Definitely not a body to write home about

Body positivity – learning to not only accept the truth of one’s body, but to let go of judgments about the bodies of others. In the world of naturism, it is accepted as a near truth that those who engage in social nudity have a high level of body positivity. I have to admit that I question that commonly held belief. In a way, being nude is curiously like wearing a costume or a mask. Because of the company we keep when in a social nudity situation, it allows us to feel at one with the tribe. Yet, once we are left on our own, we see our bodies differently, and not usually with a kind lens.

In social nudity situations, it becomes easier to not focus on bodies, ours or others. We tend to look at each other face-to-face. Our bodies are present but typically they are conscientiously not glanced at. And that, sets us at ease. If the others are looking at us generically then we feel our flaws are not remarked upon. Add to that reality, naturists go out of their way to make sure no body comments are made. In front of the mirror when we are alone, we examine ourselves as though through a microscope. Extraneous hairs are plucked, blackheads are squeezed, guts are sucked in, and still we find that our bodies don’t quite live up to our expectation.

Okay, so maybe I am talking about myself and not others. In general terms, I am okay with my body up to a point. I am more than slightly dissatisfied with my body’s betrayal – left knee and right hip pain – a fact of my getting to be older. I’m not gaining extra weight, but things are shifting around and muscle mass is more of a memory than a fact. I am particularly not happy with the fact of two aspects of my body. My belly button has decided to protrude when I am at rest. Even if I lose the extra few pounds [and I do every winter in warm climates] the belly button refuses to retreat. The second disappointment is one that is more long-standing, my testicles. With age, the sack has dropped, but not the testicles themselves. I end up with a dangling flap of scrotum. But that aside, I am okay with my body … well, maybe a little bit better than okay. I take care of my body with natural exercise and proper eating habits [most of the time].

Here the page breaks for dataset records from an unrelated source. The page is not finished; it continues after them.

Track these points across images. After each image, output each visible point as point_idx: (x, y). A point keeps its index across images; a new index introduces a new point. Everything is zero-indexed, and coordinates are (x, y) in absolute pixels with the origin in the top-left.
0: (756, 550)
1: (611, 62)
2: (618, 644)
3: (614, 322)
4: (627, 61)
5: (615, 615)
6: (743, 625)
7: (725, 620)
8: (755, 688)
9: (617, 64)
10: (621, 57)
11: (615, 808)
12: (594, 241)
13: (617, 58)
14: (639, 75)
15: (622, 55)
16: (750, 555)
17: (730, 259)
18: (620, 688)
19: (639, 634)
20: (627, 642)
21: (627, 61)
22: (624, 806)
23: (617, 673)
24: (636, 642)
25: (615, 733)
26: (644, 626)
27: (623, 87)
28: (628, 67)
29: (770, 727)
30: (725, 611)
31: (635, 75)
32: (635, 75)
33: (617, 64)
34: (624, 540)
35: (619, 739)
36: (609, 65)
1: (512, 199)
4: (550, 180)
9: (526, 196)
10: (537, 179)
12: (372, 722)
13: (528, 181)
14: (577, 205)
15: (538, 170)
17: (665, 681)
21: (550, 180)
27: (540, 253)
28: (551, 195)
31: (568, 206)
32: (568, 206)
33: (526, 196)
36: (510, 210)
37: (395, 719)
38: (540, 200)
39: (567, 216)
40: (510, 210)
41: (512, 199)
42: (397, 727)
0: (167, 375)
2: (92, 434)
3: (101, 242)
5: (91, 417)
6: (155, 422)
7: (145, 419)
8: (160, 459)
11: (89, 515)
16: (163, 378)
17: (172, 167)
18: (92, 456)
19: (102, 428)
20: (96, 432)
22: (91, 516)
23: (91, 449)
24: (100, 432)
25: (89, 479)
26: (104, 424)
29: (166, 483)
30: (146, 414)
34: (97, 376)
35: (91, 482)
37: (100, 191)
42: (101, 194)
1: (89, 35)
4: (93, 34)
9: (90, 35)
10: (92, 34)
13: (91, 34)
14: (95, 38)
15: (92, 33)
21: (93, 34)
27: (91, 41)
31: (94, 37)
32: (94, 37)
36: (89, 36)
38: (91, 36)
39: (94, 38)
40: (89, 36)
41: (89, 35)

I see changes in my wife’s body and for some strange reason, it just doesn’t matter. She is still beautiful. Whenever I say that to her, she tells me to put on my glasses or get my lens prescription changed. She doesn’t see what I see. She is much wiser than I am as she is more accepting of aging. After all, she works in a nursing home and realistically knows that there is no escaping the changes that aging will inflict on the body.

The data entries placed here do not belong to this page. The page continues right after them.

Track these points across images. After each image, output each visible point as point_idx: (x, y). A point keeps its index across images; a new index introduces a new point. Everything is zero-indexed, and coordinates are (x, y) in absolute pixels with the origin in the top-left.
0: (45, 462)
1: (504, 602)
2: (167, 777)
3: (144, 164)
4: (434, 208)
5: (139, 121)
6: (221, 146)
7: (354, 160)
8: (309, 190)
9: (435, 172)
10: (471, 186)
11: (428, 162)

Listening to other naturists, I hear comments about the niggling things which cause them dissatisfaction with their bodies. But, I hear less from them than I do from friends who are never nude. I get tired of hearing about weight, diet, derogatory comments about others who are not perfect according to some constantly shifting standard. Guys are particularly bad in judging. They create rating scales for many of the women they see, especially young women. The laugh at many wondering how “he” ever hooked up with such a gorgeous woman. Or, wonder what an average kind of guy ever saw in a woman whom they place at the bottom of any ranking scale because of appearance. Curious, on clothing optional beaches and in naturist venues, those comments don’t get said.

What about you? Are you fully satisfied with your body? Are you able to refrain from judging others because of their bodies? Share your stories.